## Yang Dibutuhkan
Salin dengan persis sebagian teks tentang mediasi dan arbitrase. Mulailah dari kata-kata "Dalam hal mediasi, tugas" dan berhentilah setelah kata-kata "dengan bidang keahliannya.".

## Kutipan Dokumen
....................

Dalam hal mediasi, tugas lain
dari mediator adalah untuk melakukan hal-hal sbb:
1. Bertindak
sebagai fasilitator sehingga terjadi pertukaran informasi
2. Menemukan
dan merumuskan titik-titik persamaan dari argumentasi antarpihak, menyesuaikan
persepsi, dan berusaha mengurangi perbedaan sehingga menghasilkan satu
keputusan bersama.
5. Penilaian Ahli
Pendapat para ahli untuk suatu
hal yang bersifat teknis sesuai dengan bidang keahliannya.
6. Arbitrase
Berdasarkan UU Nomor 30 Tahun
1999, arbitrase merupakan cara penyelesaian sengketa perdata di luar pengadilan
umum yang didasarkan perjanjian arbitrase secara tertulis oleh pihak yang
bersengketa. Perjanjian arbitrase merupakan kesepakatan berupa klausula arbitrase
yang tercantum dalam suatu perjanjian tertulis yang dibuat para pihak sebelum
atau setelah timbul sengeketa.
Suatu perjanjian arbitrase tidak
menjadi batal walaupun disebabkan oleh suatu keadaan seperti di bawah ini:
- Salah satu pihak meninggal
- Salah satu pihak bangkrut
- Pembaharuan utang (novasi)
- Salah satu pihak tidak mampu membayar (insolvensi)
- Pewarisan
- Berlakunya syarat hapusnya perikatan pokok
- Bilamana pelaksanaan perjanjian tersebut dialihtugaskan pada pihak ketiga dengan persetujuan pihak yang melakukan perjanjian arbitrase tsb
- Berakhir atau batalnya perjanjian pokok
Dua jenis arbitrase:
1. Arbitrase ad hoc atau
arbitrase volunter
Arbitrase ini merupakan arbitrase
bersifat insidentil yang dibentuk secara khusus untuk menyelesaikan
perselisihan tertentu. Kedudukan dan keberadaan arbitrase ini hanya untuk
melayani dan memutuskan kasus perselisihan tertentu, setelah sengketa selesai
maka keberadaan dan fungsi arbitrase ini berakhir dengan sendirinya.

....................

## Data Sumber
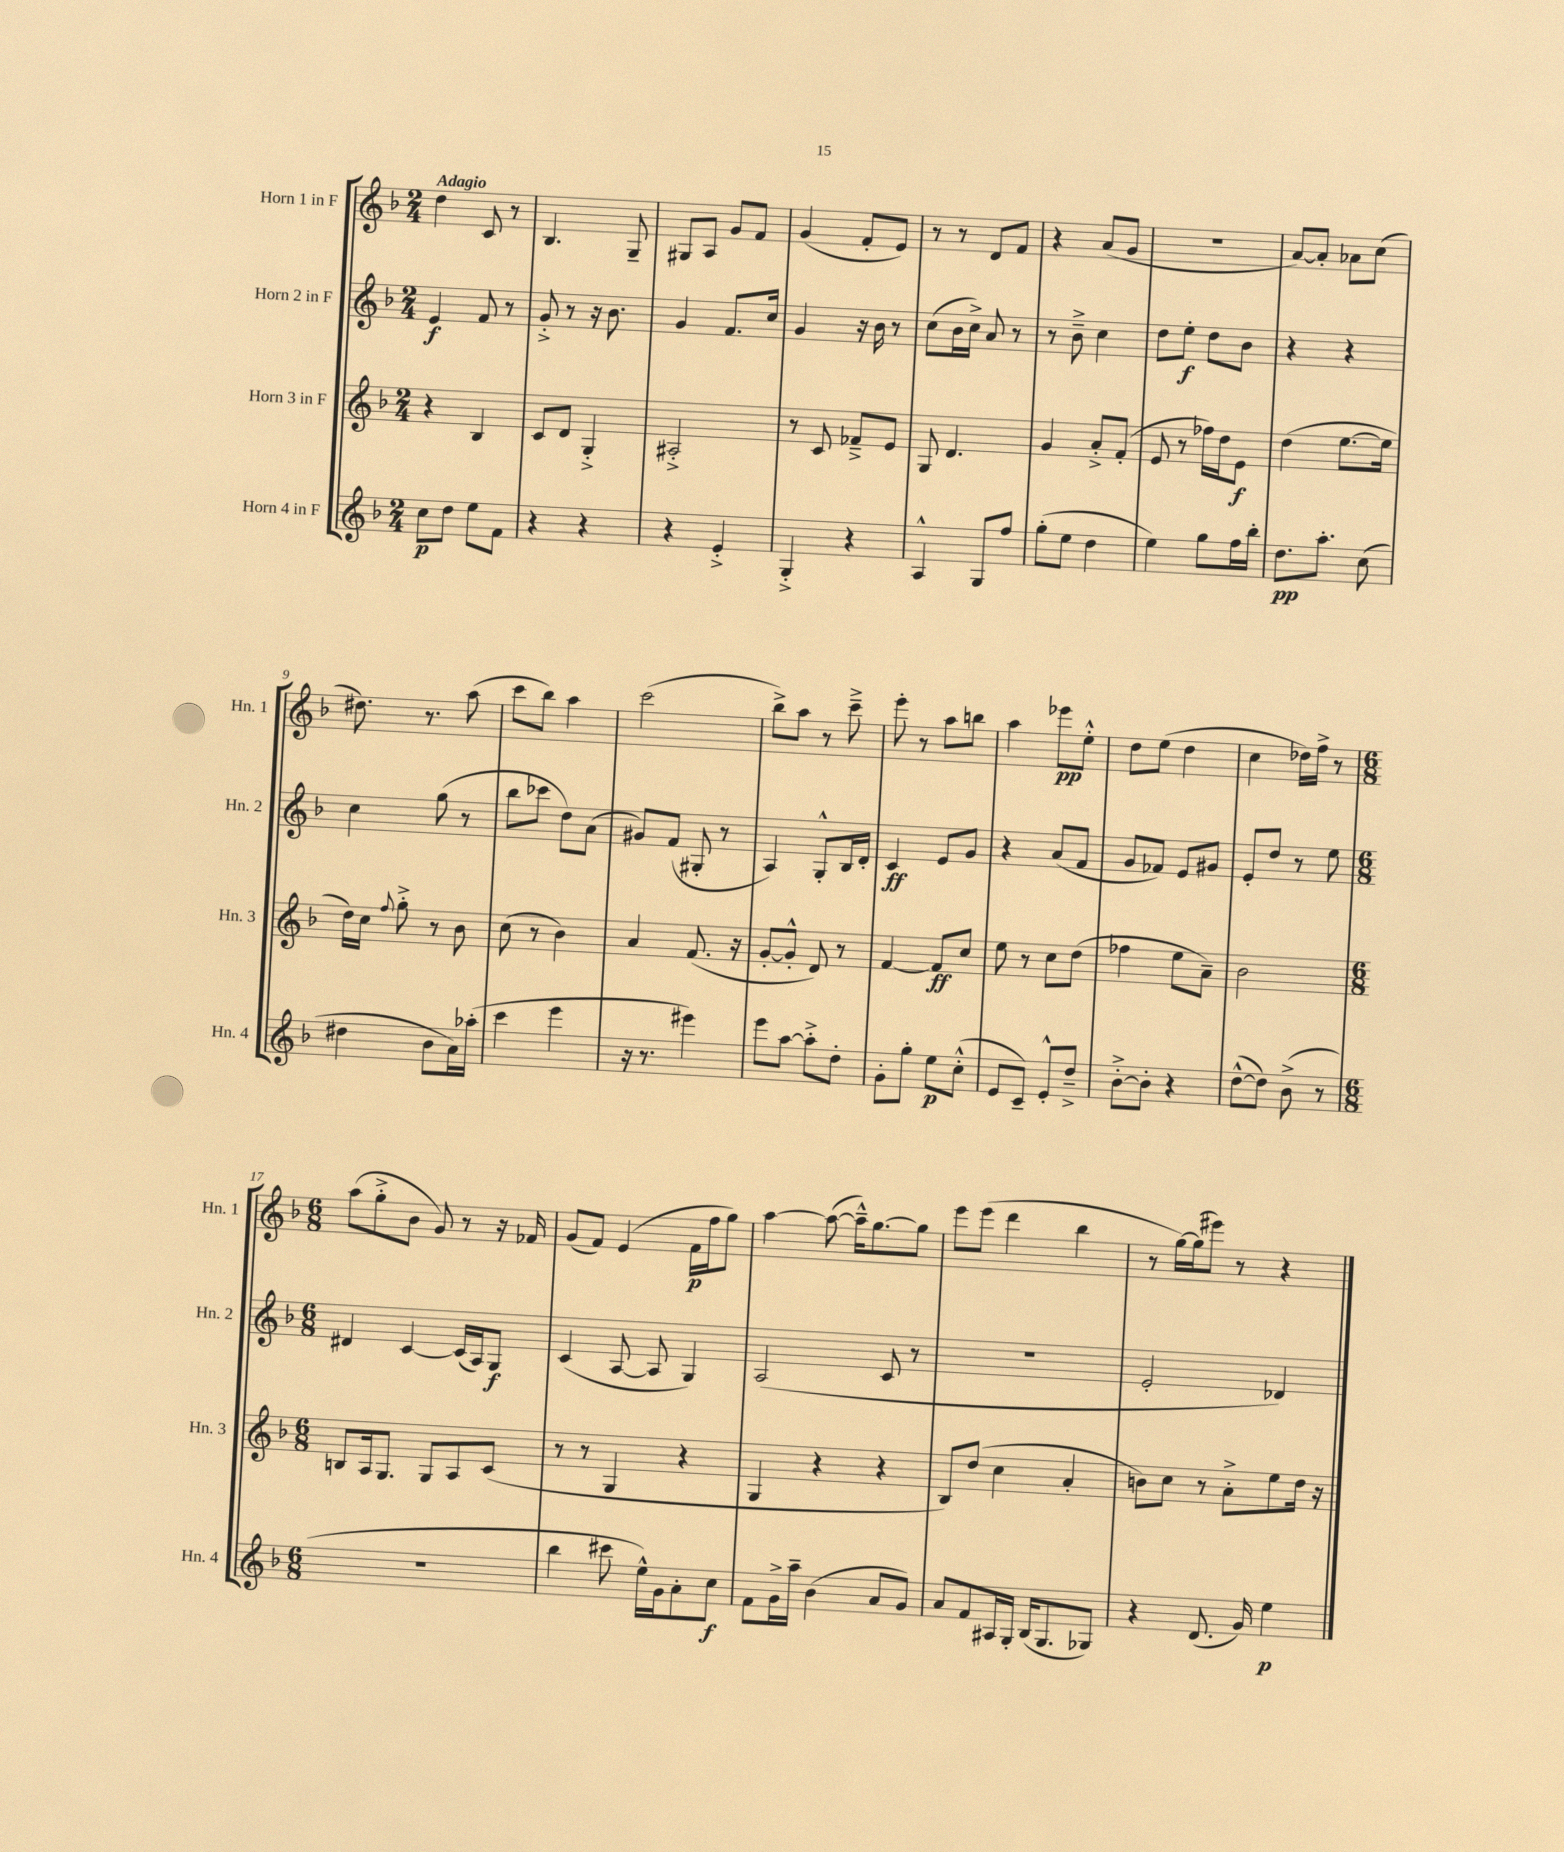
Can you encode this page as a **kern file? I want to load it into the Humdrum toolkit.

....................

## Jawaban Latihan
Dalam hal mediasi, tugas lain
dari mediator adalah untuk melakukan hal-hal sbb:
1. Bertindak
sebagai fasilitator sehingga terjadi pertukaran informasi
2. Menemukan
dan merumuskan titik-titik persamaan dari argumentasi antarpihak, menyesuaikan
persepsi, dan berusaha mengurangi perbedaan sehingga menghasilkan satu
keputusan bersama.
5. Penilaian Ahli
Pendapat para ahli untuk suatu
hal yang bersifat teknis sesuai dengan bidang keahliannya.